As the third son, of James Harington, he did not inherit a great estate.
He built up one for himself, acquiring by his first marriage the manor of Gunthorpe, Rutland, by an indenture dated 19 Feb. 1596, the manor of Ridlington, Rutland from his elder brother, and perhaps at the same time, Knossington manor and Ouston rectory, Leicestershire. He also purchased the Gloucestershire manors of Thornbury Park and Oldebury, and gained the manors of Sugworth, Berkshire and Merton, Oxfordshire, through his second marriage.
Early in 1603 he travelled north with his brother John Harington to meet the new King, who knighted him at Grimston in Yorkshire. He was among the first baronets in 1611, paying a first instalment of £360. He died 2 Feb. 1614 and was buried at Ridlington.

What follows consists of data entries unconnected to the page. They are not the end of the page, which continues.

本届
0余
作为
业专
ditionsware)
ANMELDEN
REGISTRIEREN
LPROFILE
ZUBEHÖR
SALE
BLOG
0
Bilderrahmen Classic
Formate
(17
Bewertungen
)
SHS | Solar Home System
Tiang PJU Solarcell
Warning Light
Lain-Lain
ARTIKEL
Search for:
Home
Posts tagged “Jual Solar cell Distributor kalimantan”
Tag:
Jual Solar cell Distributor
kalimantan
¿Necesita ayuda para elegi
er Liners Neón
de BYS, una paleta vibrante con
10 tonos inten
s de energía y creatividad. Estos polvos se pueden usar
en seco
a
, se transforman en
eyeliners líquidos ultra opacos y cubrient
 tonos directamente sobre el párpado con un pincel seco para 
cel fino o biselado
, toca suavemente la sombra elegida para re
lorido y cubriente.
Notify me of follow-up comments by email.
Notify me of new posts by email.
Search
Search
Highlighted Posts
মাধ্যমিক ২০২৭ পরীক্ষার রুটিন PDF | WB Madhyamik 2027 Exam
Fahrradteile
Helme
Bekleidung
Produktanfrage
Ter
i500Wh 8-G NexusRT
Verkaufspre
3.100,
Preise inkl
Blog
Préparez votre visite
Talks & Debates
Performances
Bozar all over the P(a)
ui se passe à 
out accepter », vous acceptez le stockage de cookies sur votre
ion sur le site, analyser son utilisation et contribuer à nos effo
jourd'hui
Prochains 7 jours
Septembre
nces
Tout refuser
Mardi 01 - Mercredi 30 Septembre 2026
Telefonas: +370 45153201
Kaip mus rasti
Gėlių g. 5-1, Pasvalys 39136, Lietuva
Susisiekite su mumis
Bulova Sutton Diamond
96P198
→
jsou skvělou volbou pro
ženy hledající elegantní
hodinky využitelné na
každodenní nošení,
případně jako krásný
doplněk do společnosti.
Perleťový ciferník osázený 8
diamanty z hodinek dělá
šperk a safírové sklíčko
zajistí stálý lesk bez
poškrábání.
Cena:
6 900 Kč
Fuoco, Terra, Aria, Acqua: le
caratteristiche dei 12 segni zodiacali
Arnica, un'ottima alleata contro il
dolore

Having assured his principal estates to his son Edward, he bequeathed a life interest in Thornbury and Morton to his wife, together with household stuff. He provided annuities for his wife and four of his younger sons, and left Gunthorpe, Knossington, Oldebury and a few small properties, in all worth £10,000, to his executors, his sons Edward and Sapcote, to pay his debts and legacies. These included £2,000 to one daughter, £1,000 to another, £500 to his second son, and £1,500 to his five youngest sons. He left a colt to his nephew Lord Harington and nominated him supervisor of the will.